A collaborative approach to characterizing tumour immune microenvironments with multiplex immunofluorescence

Mapping the tumour immune landscape to personalize immunotherapies

Mapping the tumour immune landscape to personalize immunotherapies

A team of researchers led by Drs. Amber Simpson (Queen’s University) and Lillian Siu (Princess Margaret Cancer Centre, University Health Network) is hoping to develop a new technology to map the immune landscape of tumour cells, thanks to new funding from the Terry Fox Research Institute and the Marathon of Hope Cancer Centres Network.

The project, which is supported by the TFRI-MOHCCN Technology Development Awards, will focus on a technology called multiplex immunofluorescence, a technique that uses fluorescent markers to detect multiple proteins in a single tissue sample, helping scientists see how different cells and proteins interact spatially.

"Our project is akin to the work of astronomers who use powerful telescopes to map the universe," explains Dr.
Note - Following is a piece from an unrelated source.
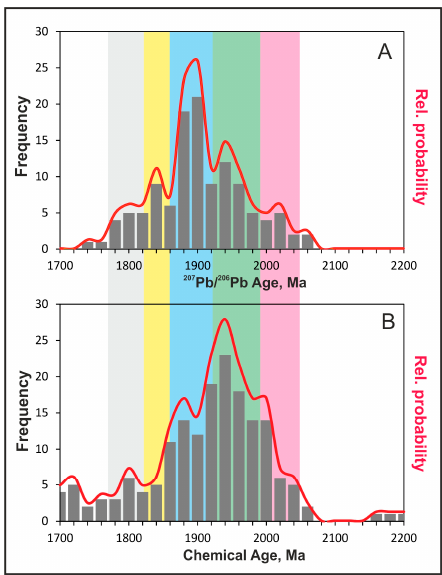
Figure 7. Frequency distribution/relative probability diagrams for 207 Pb/ 206 Pb ages ( A ) and chemical ages ( B ) of uraninite for the samples in this study. Chemical ages shown on this figure are from the same set of samples which were used for in situ U–Pb age dating of uraninite by LA-ICP-MS, and can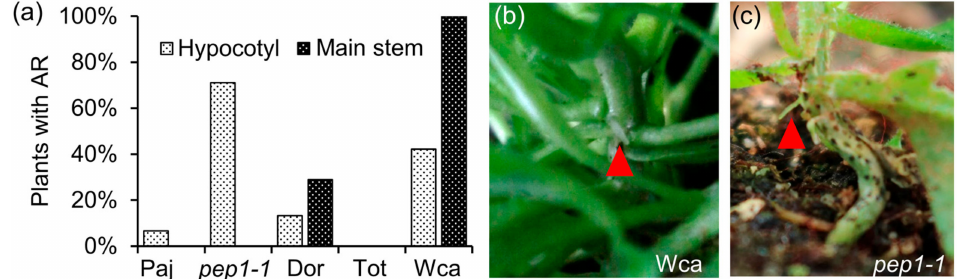
Figure 1. Natural variation for adventitious rooting in A. alpina . ( a ) Percentage of plants with adventitious roots on the hypocotyl and on the main stem in the A. alpina accessions Paj, Dor, Tot and Wca, and the pep1-1 mutant. Plants did not have adventitious roots in the axillary branches. Forty-five plants were scored for each accession. In long days, adventitious roots (red arrowhead) are indicated on the ( b ) main stem of Wca and ( c ) hypocotyl of pep1-1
Simpson. "However, instead of telescopes, we use advanced microscopes to map the millions of cells within a tumour. Just as each object in space is unique, so too is every patient’s tumour, requiring us to create thousands of different tumour maps to fully understand their individual landscapes."

The research team is focused on two primary objectives: first, to generate high-quality cellular maps that can serve as references for comparing tumours across different patients; and second, to use these maps to identify biomarkers that can be developed into clinical tests. These tests would help doctors determine the most effective therapy for each patient's specific type of cancer.

The project brings together a collaborative network of experts and institutions, including Queen’s University, University Health Network, Sinai Health, and international partners such as the National Cancer Institute and Johns Hopkins Hospital. By leveraging two complementary platforms for generating tumour maps, the team aims to validate these technologies across their respective institutions.

Once validated, these tools could then be adopted by institutions across the network, giving scientists and clinicians across the country a new type of data that can then be paired with genomic, transcriptomic and clinical data to try to determine why certain patients respond to immunotherapies, paving the way to more personalized treatments.

"Our ultimate goal is to provide the MOHCCN with sound guidance and best practices for implementing this cutting-edge technology," says Dr. Siu. "This will not only advance our understanding of tumour immune microenvironments but also help develop the next generation of clinical biomarker tests for precision immunotherapy."

The significance of this project lies in its potential to transform precision medicine for cancer by giving researchers and clinicians fundamental insights into the tumour immune microenvironment. This will make them better equipped to select tailor-made treatments for each patient at any given time during their cancer treatment journey and could lead to more effective, personalized therapies that significantly improve patient outcomes.

"Our work will allow for a new way of characterizing patient tumours, offering deeper insights into their cancer and enabling more personalized treatment approaches," says Dr. Simpson. "This is a significant step forward in our quest to provide better, more effective cancer care for all Canadians."